What is needed:
The answer should be an exact copy of the data.

Entries provided:
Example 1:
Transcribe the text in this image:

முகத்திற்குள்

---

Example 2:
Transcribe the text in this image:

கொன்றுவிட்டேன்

Task output:
Example 1:
Transcribe the text in this image:

முகத்திற்குள்

---

Example 2:
Transcribe the text in this image:

கொன்றுவிட்டேன்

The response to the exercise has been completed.